[Saved data entries]
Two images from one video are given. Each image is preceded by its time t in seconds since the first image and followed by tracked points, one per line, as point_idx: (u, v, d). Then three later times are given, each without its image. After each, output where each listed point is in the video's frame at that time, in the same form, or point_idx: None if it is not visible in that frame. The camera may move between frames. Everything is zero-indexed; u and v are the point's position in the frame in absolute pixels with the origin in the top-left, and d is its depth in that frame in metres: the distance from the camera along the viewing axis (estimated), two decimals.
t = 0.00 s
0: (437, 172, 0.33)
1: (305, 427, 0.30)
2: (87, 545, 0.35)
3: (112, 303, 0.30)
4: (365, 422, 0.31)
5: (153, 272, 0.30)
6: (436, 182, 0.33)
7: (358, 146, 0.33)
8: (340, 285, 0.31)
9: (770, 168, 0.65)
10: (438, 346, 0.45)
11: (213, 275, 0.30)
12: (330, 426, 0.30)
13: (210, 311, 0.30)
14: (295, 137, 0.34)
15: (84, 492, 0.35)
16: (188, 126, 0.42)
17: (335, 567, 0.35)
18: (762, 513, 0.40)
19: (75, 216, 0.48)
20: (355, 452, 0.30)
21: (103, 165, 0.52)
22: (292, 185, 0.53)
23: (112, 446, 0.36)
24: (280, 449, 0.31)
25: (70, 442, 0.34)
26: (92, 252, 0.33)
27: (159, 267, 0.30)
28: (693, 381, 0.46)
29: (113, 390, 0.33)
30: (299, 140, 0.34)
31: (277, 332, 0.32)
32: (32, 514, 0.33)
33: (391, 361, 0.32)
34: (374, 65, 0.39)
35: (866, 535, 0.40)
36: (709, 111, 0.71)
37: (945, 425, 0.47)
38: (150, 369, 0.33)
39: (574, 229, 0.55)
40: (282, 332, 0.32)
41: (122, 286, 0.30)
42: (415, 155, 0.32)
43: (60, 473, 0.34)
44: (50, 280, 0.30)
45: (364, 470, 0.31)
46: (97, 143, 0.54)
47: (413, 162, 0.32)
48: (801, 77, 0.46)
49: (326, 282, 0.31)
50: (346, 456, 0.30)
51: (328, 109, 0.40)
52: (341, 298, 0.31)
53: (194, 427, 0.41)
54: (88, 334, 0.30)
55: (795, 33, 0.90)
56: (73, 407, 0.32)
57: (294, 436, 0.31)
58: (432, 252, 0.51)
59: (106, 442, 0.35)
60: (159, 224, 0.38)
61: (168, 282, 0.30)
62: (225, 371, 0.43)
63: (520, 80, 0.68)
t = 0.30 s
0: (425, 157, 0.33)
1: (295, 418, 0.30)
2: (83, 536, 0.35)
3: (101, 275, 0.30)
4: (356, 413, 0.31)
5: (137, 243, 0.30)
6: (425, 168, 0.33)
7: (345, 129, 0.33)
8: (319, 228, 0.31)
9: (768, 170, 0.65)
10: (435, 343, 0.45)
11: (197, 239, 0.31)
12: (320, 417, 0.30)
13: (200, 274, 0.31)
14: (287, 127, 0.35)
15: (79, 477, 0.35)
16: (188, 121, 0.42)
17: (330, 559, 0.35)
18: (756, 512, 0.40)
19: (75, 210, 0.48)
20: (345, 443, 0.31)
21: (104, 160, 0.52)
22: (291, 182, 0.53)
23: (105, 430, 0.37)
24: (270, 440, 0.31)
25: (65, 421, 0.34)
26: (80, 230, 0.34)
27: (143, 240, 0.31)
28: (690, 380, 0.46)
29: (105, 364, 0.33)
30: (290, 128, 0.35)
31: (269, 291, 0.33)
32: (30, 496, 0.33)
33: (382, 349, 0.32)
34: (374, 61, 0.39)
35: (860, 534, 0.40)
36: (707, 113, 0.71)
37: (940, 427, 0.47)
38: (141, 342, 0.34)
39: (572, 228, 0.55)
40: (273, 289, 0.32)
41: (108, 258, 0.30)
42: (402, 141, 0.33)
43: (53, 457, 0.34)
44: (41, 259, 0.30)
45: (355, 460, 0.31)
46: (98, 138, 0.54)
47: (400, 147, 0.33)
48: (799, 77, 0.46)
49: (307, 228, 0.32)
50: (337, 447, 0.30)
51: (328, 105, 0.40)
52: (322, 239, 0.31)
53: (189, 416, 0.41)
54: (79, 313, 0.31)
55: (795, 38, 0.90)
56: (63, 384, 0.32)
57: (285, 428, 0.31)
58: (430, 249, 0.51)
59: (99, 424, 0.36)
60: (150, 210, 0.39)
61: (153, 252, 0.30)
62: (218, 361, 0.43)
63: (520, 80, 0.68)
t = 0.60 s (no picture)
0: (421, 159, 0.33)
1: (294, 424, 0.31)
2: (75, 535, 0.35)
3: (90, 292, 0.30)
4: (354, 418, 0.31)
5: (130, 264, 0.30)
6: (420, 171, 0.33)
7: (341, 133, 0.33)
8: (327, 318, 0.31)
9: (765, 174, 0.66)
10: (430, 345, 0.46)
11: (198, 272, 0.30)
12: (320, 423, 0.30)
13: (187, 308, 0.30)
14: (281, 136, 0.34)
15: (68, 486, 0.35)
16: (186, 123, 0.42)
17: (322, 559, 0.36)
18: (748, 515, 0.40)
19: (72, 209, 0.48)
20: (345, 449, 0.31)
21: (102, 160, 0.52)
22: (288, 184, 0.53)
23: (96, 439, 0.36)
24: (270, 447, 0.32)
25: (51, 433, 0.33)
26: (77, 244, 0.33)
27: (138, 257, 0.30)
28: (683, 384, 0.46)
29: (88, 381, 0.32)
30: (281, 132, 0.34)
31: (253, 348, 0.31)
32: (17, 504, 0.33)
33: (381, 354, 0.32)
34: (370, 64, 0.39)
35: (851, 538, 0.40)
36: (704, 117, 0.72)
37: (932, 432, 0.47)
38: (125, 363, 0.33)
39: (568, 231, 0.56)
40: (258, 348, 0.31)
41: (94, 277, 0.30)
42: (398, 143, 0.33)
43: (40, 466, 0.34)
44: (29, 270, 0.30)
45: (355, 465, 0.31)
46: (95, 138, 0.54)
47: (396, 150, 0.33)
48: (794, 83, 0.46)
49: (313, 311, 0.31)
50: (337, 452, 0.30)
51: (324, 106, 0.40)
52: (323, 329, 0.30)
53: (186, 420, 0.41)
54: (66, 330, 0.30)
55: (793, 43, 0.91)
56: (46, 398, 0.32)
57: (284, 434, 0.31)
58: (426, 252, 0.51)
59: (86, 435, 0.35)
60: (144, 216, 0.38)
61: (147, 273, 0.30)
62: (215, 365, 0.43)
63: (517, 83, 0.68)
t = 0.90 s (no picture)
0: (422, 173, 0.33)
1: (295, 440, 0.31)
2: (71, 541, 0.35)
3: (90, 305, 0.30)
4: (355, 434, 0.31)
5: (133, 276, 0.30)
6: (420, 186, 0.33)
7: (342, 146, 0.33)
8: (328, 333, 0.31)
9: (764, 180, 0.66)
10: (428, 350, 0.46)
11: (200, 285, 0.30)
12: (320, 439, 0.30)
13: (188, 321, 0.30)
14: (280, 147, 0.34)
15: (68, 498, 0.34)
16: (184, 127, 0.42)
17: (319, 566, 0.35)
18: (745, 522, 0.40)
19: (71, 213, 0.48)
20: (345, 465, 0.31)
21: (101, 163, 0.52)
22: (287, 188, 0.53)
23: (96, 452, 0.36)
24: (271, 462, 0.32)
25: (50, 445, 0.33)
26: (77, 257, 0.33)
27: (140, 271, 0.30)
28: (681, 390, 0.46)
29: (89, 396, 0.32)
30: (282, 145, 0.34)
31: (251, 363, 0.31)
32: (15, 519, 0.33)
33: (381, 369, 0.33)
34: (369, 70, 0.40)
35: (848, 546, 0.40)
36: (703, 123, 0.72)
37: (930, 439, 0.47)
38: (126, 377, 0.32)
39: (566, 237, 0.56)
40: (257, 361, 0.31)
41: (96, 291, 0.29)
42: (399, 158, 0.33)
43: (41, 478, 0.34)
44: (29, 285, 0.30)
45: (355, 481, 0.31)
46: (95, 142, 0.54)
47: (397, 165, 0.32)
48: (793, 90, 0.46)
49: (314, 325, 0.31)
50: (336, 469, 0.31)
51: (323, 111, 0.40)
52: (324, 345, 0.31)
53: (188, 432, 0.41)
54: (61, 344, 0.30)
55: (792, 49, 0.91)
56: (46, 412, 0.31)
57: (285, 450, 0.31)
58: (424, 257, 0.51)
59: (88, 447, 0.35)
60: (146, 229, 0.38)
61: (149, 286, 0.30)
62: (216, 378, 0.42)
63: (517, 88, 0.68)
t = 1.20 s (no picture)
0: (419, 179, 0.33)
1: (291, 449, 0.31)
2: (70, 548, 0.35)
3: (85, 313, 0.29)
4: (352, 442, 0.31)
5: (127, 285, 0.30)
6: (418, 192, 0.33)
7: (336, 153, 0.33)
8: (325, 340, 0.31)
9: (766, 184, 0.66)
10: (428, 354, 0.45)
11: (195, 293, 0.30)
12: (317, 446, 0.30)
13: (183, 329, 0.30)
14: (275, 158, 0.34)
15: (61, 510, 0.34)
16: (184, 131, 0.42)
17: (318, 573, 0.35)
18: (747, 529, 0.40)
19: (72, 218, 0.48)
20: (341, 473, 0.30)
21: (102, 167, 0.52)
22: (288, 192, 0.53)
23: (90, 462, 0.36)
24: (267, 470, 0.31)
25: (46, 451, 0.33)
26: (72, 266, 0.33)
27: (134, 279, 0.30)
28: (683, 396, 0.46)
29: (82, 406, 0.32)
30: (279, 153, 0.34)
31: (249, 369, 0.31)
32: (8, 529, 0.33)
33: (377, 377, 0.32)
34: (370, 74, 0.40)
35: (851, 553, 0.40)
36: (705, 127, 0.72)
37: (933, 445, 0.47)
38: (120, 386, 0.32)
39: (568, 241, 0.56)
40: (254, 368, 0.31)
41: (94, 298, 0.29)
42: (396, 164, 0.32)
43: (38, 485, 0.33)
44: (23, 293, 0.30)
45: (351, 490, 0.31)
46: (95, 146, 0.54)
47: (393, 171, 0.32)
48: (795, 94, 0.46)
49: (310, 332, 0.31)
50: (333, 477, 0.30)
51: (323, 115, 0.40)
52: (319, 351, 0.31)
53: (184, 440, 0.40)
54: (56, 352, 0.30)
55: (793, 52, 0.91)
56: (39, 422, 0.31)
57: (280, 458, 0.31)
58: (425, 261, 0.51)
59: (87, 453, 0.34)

[Problem to work on]
Your task is to retype the entries verbatim, starting with the line that holds "16: (188, 121, 0.42)" and stopping after the line that holds "32: (30, 496, 0.33)".

[Exercise answer]
16: (188, 121, 0.42)
17: (330, 559, 0.35)
18: (756, 512, 0.40)
19: (75, 210, 0.48)
20: (345, 443, 0.31)
21: (104, 160, 0.52)
22: (291, 182, 0.53)
23: (105, 430, 0.37)
24: (270, 440, 0.31)
25: (65, 421, 0.34)
26: (80, 230, 0.34)
27: (143, 240, 0.31)
28: (690, 380, 0.46)
29: (105, 364, 0.33)
30: (290, 128, 0.35)
31: (269, 291, 0.33)
32: (30, 496, 0.33)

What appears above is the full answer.